I have tried to approach players in the industry with different results when trying to discuss our offering. A few months ago I realized some old face to face networking could give me different results and found the National Restaurant Association Innovation Summit, which happens every September in Austin, TX. The summit calls and brings innovators, which is exactly the type of decision makers I’d wish to engage.
But, trying to attend proved to be a very expensive and frustrating experience.
The NRA charges $10K minimum to be there and gives start-ups a booth. Another option they offer is the Start-up Alley during the NRA Show, happening every May in Chicago. That also costs thousands and requires one to set-up a booth. The alley exposes start-ups to the general public attending the show. As much as I enjoy explaining my ideas to curious people, we entrepreneurs need to engage directly with innovators. In short, neither event allows entrepreneurs to attend to network and engage with individuals face to face.
I wrote to the president of the NRA directly bringing this to her attention. In all her professionalism and charisma, I haven’t heard as of today, and I hope it changes in the future, a vision of a different future.
How have you tackled bringing new ideas to the restaurant industry? Are there conferences, groups, shows, publications that focuses on innovators and do not require thousands of dollars of investment just to pass the door?
Lucas-I would have to know more about your product and how it works. The initial thought is if you can show how you can help one location, you are then in the gates and will have access to more.
Keep in mind many “Chains” be they retail or restaurant often locate in areas where the demographics they are reaching are similar so they can consolidate their marketing efforts. Many factors play…but it could be Population of 50k people and more…average household income of $80k. Whatever it may be.
So in terms of the CMO for 5, or 50, I don’t think you will have as much of a variance as you might think. Much of the work has already been done.
Especially in local areas. For example, there is a restaurant in north Texas that is growing very fast. They now have 80 locations up from 5 10 years ago. Well…north Texas is pretty much north Texas. And because corporate has detailed specs on where to build new restaurants, it is very likely that your marketing efforts for one restaurant 10 miles from another will be very similar.
But it also depends on the structure and freedom of the franchisee.
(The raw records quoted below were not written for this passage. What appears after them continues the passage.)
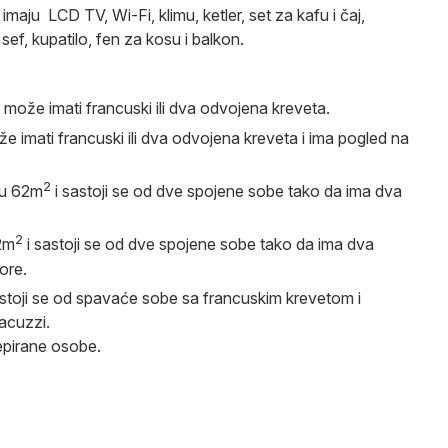
aju LCD TV, Wi-Fi, klimu, ketler, set za kafu i čaj,
 sef, kupatilo, fen za kosu i balkon.
, može imati francuski ili dva odvojena kreveta.
že imati francuski ili dva odvojena kreveta i ima pogled na
2
nu 62m
i sastoji se od dve spojene sobe tako da ima dva
2
2m
i sastoji se od dve spojene sobe tako da ima dva
ore.
astoji se od spavaće sobe sa francuskim krevetom i
acuzzi.
epirane osobe.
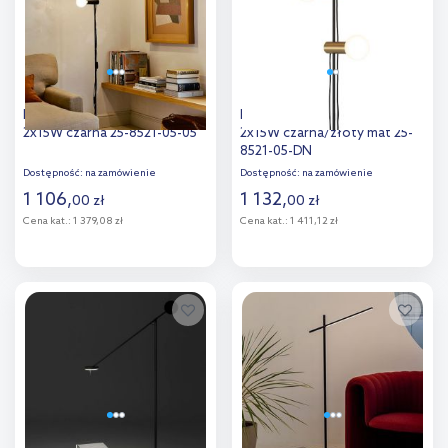
Leds C4 Nude lampa stojąca
Leds C4 Nude lampa stojąca
2x15W czarna 25-8521-05-05
2x15W czarna/złoty mat 25-
8521-05-DN
Dostępność:
na zamówienie
Dostępność:
na zamówienie
1 106
,
1 132
,
00
zł
00
zł
Cena kat.:
1 379,08 zł
Cena kat.:
1 411,12 zł
Do koszyka
Do koszyka
Dodaj do
Dodaj do
porównania
porównania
Again, if it were me, I would personally reach out to the CEO, make the brief pitch of why your product brings more value than your competitor. Then I would ask for a “test store” perhaps one that has been struggling in meeting revenue projections. If you can show an increase in that, you will get a second, third, so on.
Regarding individuals who help put together materials for franchising, if you can illustrate success, it could be that your product becomes a useful addition as part of the services offered to the franchisee from the franchisor. And then you have access to numerous companies rather than one at a time.